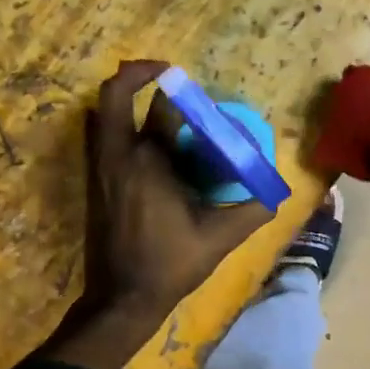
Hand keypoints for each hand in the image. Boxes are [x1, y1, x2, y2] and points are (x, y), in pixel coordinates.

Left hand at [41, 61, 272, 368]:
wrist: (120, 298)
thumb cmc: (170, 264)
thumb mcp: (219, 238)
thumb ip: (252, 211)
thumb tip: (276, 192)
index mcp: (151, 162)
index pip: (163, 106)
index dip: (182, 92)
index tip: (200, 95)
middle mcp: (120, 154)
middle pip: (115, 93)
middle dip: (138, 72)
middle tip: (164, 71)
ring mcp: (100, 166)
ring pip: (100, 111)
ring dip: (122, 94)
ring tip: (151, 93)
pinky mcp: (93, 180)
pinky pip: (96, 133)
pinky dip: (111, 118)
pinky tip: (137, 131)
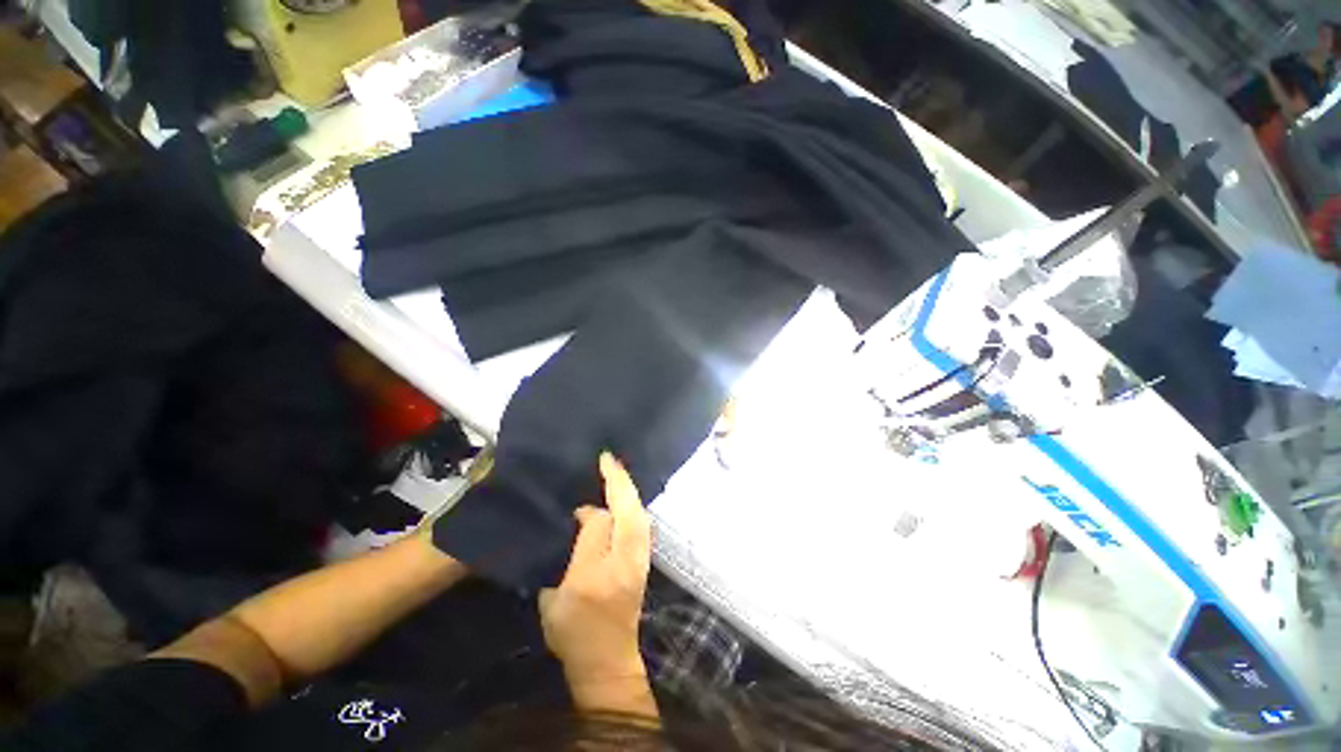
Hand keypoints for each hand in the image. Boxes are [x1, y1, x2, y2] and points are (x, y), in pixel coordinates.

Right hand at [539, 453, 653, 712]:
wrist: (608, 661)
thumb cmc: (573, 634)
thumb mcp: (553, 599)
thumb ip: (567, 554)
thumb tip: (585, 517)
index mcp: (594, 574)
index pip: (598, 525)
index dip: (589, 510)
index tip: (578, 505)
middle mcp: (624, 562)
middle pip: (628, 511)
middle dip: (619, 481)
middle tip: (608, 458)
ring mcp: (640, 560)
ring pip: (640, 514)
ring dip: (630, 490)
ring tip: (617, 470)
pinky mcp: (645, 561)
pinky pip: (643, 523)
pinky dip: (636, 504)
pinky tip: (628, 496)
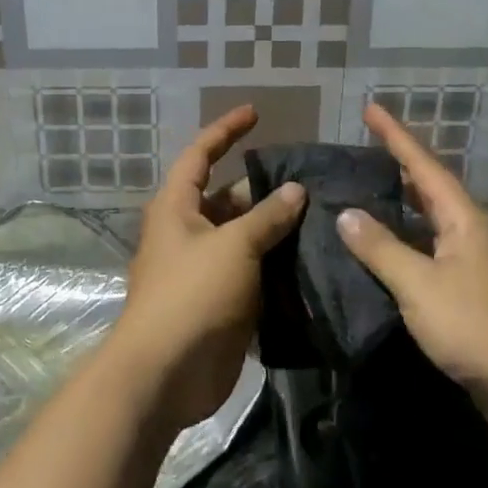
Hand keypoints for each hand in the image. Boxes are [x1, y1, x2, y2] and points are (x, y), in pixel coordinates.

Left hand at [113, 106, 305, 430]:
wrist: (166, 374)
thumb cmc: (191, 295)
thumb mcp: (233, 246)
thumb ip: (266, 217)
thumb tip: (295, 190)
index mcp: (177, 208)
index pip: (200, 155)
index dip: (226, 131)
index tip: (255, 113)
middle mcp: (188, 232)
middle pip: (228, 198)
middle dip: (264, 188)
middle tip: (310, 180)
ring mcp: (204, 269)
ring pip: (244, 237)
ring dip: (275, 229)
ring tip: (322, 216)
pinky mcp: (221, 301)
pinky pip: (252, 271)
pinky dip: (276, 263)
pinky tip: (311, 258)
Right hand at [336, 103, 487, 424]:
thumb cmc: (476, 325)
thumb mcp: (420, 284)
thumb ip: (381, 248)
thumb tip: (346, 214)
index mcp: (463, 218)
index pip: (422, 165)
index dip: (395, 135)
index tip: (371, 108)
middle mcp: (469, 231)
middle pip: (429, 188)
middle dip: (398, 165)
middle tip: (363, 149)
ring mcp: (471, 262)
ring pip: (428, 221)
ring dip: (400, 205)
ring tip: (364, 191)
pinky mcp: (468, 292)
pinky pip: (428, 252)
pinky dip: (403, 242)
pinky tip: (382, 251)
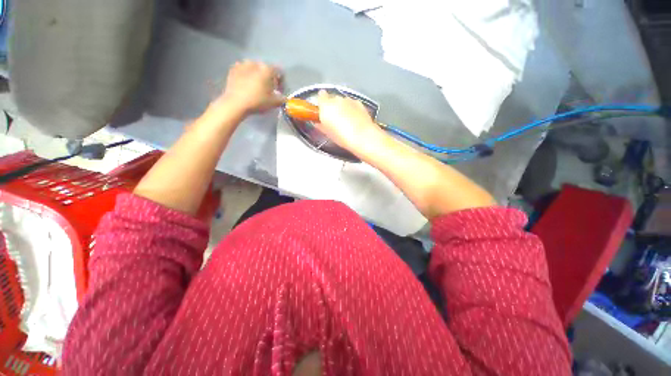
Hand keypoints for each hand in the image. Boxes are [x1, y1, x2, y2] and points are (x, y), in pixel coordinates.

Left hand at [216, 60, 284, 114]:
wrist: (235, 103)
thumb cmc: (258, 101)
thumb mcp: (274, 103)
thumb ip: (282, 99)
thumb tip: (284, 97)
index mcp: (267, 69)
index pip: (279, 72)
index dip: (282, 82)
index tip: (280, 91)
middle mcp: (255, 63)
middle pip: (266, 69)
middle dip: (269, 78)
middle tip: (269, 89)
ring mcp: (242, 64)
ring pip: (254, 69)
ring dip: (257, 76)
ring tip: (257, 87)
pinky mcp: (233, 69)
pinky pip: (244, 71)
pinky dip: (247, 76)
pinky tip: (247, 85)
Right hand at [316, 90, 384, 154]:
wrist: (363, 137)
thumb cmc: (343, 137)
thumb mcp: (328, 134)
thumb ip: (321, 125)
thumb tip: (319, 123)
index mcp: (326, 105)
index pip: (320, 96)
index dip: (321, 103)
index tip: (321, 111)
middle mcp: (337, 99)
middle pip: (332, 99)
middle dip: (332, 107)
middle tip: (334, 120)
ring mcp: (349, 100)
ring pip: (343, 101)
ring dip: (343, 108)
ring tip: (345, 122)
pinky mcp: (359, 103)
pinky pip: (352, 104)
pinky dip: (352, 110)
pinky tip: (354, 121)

-*-*-

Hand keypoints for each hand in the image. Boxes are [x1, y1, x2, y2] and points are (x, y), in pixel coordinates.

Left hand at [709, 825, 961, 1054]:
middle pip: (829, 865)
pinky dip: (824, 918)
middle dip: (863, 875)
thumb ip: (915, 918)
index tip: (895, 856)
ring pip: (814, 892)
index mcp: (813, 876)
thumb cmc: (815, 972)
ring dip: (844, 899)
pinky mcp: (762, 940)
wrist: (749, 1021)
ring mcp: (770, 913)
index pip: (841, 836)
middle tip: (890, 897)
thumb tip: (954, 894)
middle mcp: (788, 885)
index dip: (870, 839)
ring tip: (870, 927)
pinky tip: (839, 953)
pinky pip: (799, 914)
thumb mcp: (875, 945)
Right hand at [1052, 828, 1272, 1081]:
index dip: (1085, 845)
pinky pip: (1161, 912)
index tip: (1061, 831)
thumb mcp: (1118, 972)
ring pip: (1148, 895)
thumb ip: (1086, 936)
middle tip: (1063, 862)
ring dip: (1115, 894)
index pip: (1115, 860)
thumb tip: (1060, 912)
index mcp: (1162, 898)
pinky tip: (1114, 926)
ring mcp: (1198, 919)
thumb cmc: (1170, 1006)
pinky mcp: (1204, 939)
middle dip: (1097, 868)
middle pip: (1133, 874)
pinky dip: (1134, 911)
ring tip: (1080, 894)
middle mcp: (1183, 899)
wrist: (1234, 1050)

-*-*-

:: TRY IT ::
For this task, copy every line of the material in which "Right" appears.

:: RESULT OF THIS EXERCISE ::
Right hand at [539, 453, 653, 712]:
Right hand at [336, 103, 487, 424]:
Right hand at [316, 90, 384, 154]:
Right hand at [1052, 828, 1272, 1081]:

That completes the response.